AJ Dillon Has Done Less to Prove Value to Packers than Aaron Jones

A.J. Dillon, Packers

GettyRunning back AJ Dillon of the Green Bay Packers.

In Dillon’s case, the Packers must gauge how much they’d have to pay and for how long against the type of production they can reasonably expect from the RB. That value judgment must be set against the exact same equation for rookies Green Bay could acquire in the mid- or late-rounds of the 2024 NFL draft.

For Jones, the issue is more about how much the Packers can save by cutting or trading him, how much his absence would truly hurt the run game given his age and recent injury concerns, and where else the team might be able to use the money it could save on Jones to improve the roster elsewhere.

Jones has one year remaining on his contract after this season and cutting or trading him before June 1 would free up a shade less than $5 million in cap space. He also just turned 29, which is like 85 normal human years in running back years.

Through 12 games this season, he’s been fully healthy for about two after playing in 62 of a possible 66 regular-season games over the prior four seasons. I’m not sure you just move on from a guy like Jones, an integral part of the organization both on and off the field, because of one injury-riddled season.


Aaron Jones’ Age, Injuries, Cap Number All Potential Issues for Packers

James Robinson Packers News Aaron Jones Injury

GettyGreen Bay Packers running back Aaron Jones.

Schneidman is correct that $5 million in savings may not be worth parting ways with Jones, but there are simple ways the Packers could save more. A post-June 1 cut or trade will save Green Bay almost $11.5 million, per Over The Cap.

If Jones stays on the team all of next season, he will cost the Packers more than $17.7 million against the salary cap. That’s a lot to spend on a player who turns 30 in December 2024, will have seven years of NFL tread on his tires heading into next season and has put up just 414 yards from scrimmage 3 total TDs in seven games played in 2023. The five games that Jones has missed this year are attributable to not one but two injuries — a current knee issue and a hamstring stain early in the campaign.

The only reason Jones is still on the roster is because he agreed to take a $5 million pay cut ahead of this season. As such, his best chance to remain with the team is if the Packers decide to let Dillon go.

Dillon is in a contract year, but hasn’t played like it. He’s gained just 521 rushing yards on a career-worst 3.5 yards per carry, according to Pro Football Reference. Dillon also has just 1 total TD despite playing in all 12 of Green Bay’s contests in 2023, including five starts.

+++++

What needs to be done | Please reproduce the stretch of the Packers running backs text from "In Dillon’s case, the" through "2024 NFL draft.", word for word.

+++++

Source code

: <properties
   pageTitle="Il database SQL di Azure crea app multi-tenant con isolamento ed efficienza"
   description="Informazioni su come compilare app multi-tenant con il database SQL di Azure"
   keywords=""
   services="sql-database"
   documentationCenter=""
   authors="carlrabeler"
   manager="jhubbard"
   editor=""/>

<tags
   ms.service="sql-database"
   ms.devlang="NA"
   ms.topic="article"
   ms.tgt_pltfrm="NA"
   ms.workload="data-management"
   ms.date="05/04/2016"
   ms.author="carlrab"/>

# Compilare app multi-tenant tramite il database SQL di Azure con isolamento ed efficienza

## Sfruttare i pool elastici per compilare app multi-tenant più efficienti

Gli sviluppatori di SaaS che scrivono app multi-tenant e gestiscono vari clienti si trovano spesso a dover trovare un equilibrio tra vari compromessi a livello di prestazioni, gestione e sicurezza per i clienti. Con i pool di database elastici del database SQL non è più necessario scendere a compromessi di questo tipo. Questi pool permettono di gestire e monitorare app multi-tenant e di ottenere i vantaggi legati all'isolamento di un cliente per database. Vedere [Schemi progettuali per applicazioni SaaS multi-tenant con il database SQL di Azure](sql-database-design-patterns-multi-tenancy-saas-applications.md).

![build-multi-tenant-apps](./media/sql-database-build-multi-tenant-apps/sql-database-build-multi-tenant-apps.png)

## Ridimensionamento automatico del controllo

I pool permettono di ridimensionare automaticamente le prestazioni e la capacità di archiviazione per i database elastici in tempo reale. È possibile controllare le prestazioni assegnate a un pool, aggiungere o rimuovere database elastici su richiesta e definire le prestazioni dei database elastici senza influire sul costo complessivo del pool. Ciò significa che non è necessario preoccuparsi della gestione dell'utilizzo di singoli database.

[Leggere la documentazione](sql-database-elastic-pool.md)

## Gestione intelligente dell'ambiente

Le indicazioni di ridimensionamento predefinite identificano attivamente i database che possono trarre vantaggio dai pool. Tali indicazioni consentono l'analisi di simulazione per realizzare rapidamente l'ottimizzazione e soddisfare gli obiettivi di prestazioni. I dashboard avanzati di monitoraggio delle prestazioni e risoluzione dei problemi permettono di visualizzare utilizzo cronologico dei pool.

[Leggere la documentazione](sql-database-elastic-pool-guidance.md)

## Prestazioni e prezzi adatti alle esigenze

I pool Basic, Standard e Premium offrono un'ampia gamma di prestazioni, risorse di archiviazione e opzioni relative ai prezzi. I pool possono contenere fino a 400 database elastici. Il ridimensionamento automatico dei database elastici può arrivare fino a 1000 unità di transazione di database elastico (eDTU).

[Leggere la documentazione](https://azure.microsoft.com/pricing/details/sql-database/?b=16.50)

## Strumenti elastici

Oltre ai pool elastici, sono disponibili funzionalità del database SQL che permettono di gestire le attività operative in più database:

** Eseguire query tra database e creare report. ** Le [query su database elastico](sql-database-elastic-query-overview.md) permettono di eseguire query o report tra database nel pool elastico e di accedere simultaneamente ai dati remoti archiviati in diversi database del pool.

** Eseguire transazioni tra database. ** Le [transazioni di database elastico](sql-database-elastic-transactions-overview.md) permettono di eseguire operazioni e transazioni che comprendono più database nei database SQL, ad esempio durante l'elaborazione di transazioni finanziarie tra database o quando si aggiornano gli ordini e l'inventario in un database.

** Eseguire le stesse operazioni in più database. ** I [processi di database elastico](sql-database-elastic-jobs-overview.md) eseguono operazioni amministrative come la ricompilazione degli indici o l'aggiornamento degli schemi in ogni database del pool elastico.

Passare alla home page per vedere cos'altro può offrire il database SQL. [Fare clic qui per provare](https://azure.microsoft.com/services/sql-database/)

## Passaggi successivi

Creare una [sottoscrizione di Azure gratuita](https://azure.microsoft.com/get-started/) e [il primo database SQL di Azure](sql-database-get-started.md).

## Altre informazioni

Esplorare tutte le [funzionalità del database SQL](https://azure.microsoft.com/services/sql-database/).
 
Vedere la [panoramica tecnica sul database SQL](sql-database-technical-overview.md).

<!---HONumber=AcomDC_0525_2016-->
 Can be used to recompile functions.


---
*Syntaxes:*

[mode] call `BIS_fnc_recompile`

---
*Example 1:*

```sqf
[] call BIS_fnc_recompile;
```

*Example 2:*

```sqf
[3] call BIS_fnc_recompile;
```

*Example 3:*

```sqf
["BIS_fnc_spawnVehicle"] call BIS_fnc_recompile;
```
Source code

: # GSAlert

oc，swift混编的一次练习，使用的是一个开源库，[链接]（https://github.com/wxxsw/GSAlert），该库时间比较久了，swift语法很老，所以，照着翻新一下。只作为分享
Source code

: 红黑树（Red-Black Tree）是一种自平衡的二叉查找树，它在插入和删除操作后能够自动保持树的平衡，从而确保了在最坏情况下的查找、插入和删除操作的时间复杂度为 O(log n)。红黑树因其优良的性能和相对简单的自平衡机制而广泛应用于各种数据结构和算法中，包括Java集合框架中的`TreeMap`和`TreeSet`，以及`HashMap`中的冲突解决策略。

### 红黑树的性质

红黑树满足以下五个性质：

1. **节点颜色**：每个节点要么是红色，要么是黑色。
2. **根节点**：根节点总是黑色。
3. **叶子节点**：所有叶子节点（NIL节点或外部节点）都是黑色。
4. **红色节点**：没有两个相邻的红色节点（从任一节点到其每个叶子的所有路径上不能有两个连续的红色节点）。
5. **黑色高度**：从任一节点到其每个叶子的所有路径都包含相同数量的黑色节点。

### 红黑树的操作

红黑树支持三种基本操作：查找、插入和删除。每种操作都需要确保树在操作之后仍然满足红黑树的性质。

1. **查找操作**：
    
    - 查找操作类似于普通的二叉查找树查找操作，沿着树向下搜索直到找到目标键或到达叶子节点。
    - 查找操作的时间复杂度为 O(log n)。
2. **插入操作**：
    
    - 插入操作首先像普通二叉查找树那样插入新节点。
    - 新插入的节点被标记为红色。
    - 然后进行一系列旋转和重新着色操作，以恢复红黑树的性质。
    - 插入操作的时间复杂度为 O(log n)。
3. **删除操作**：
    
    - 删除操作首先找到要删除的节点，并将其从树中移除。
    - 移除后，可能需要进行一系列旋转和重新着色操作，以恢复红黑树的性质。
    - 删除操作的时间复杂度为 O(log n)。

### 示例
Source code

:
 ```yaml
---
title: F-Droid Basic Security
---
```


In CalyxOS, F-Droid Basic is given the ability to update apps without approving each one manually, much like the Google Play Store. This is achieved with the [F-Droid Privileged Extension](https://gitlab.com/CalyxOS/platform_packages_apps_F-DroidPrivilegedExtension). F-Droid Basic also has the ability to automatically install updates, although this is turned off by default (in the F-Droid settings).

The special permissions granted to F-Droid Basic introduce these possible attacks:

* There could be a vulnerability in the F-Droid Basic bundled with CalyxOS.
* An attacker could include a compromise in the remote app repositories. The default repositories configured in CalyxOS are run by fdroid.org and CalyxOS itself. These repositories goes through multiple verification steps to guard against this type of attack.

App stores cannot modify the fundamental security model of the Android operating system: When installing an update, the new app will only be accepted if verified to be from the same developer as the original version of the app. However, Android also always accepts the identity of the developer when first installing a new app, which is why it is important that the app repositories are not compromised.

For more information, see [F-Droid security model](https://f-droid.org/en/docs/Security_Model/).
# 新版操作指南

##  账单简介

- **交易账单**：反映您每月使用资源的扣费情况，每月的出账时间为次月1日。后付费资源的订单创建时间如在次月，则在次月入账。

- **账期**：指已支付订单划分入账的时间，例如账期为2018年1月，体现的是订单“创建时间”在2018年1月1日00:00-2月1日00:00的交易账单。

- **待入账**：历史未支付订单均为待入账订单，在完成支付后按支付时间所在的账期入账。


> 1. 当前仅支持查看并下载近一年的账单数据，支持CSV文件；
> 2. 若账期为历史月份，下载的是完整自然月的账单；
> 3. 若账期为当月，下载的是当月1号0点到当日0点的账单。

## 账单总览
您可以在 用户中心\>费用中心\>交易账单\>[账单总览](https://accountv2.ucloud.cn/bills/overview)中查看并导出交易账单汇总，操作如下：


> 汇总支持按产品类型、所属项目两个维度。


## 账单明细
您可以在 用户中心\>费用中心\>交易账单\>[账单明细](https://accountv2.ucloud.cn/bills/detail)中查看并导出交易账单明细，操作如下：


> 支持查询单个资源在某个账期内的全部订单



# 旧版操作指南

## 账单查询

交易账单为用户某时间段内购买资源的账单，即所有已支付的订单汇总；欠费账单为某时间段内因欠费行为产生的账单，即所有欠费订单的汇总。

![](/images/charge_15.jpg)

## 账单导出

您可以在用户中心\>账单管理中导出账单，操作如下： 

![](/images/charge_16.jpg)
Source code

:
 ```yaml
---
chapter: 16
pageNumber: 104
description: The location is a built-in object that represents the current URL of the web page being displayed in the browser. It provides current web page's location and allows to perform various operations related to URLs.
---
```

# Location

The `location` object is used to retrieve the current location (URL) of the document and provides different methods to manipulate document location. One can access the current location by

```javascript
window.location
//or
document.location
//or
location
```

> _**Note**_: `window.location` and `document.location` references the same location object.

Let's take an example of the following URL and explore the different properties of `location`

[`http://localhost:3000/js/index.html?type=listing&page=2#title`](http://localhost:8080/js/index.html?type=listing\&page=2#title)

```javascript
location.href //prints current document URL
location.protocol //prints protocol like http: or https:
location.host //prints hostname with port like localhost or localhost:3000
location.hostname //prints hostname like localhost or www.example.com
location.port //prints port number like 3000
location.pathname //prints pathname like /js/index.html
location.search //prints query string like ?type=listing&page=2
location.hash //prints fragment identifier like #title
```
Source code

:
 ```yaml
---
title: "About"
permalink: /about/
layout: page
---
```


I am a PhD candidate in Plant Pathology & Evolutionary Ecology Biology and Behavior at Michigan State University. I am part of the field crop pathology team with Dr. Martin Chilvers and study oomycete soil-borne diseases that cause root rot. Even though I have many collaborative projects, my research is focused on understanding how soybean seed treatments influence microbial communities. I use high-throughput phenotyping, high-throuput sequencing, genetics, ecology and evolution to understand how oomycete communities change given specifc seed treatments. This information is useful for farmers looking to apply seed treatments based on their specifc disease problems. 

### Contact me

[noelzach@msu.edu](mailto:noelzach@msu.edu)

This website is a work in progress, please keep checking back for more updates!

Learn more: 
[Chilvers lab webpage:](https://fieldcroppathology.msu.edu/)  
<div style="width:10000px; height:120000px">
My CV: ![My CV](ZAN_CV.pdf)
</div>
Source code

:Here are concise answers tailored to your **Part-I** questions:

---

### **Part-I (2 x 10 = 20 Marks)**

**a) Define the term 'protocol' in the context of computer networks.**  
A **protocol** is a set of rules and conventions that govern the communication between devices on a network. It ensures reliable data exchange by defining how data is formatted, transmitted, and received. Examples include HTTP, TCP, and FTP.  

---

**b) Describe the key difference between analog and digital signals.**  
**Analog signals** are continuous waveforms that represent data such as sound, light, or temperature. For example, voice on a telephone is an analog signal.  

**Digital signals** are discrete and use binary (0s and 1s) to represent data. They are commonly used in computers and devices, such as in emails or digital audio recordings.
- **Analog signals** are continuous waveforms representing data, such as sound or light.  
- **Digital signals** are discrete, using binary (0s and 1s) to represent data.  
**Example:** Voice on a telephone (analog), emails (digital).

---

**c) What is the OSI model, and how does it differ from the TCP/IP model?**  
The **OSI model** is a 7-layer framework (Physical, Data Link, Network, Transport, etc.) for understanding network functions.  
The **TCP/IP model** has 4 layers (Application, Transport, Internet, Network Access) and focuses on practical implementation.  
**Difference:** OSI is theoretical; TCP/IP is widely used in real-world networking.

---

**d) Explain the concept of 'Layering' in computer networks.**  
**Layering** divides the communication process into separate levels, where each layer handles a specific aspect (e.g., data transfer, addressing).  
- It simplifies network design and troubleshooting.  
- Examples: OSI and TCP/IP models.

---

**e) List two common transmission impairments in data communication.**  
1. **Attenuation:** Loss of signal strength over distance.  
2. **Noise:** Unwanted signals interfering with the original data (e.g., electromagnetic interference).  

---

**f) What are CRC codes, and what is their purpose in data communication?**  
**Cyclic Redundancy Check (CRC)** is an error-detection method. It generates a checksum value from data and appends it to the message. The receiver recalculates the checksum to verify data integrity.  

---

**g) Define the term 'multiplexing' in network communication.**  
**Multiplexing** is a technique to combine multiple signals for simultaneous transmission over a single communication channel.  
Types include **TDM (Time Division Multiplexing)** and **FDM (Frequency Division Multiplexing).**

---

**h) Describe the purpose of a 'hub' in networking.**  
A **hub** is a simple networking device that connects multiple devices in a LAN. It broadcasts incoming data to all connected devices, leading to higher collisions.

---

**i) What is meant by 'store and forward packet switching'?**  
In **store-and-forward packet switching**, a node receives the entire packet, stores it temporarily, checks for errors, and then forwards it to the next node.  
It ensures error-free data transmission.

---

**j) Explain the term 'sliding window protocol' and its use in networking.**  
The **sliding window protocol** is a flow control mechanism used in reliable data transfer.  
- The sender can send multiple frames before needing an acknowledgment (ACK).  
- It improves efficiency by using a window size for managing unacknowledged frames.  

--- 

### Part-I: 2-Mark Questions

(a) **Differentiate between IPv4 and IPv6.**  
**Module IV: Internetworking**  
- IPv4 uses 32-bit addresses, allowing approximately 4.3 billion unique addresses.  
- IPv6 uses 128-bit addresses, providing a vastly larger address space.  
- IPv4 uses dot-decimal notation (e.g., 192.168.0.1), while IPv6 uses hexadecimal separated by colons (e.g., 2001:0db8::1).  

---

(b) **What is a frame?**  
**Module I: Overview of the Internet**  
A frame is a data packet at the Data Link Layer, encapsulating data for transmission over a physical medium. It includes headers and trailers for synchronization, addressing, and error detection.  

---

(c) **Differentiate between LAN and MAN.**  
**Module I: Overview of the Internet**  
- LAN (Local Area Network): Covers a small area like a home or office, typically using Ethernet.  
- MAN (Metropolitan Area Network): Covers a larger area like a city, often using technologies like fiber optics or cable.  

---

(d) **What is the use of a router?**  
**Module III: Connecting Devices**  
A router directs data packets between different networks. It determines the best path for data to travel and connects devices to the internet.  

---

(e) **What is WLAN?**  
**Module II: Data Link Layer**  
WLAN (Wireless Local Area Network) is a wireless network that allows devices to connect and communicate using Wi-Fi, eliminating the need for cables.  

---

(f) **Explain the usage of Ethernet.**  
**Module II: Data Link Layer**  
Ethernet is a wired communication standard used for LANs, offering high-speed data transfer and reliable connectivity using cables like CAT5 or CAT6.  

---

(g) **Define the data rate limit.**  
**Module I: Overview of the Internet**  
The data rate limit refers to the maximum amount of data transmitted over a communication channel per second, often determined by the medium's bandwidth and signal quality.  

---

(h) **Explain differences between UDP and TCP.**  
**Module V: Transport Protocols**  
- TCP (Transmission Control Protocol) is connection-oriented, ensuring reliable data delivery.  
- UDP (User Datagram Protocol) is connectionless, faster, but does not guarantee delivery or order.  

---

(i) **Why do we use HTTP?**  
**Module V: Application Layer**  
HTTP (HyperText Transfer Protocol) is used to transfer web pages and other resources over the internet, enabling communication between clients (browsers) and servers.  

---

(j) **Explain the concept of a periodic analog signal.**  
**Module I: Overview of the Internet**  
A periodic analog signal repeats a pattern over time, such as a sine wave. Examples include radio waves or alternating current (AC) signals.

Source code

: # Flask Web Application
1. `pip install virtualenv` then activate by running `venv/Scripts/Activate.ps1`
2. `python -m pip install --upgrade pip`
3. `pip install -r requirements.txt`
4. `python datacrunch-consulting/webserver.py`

+++++

Task solution |
In Dillon’s case, the Packers must gauge how much they’d have to pay and for how long against the type of production they can reasonably expect from the RB. That value judgment must be set against the exact same equation for rookies Green Bay could acquire in the mid- or late-rounds of the 2024 NFL draft.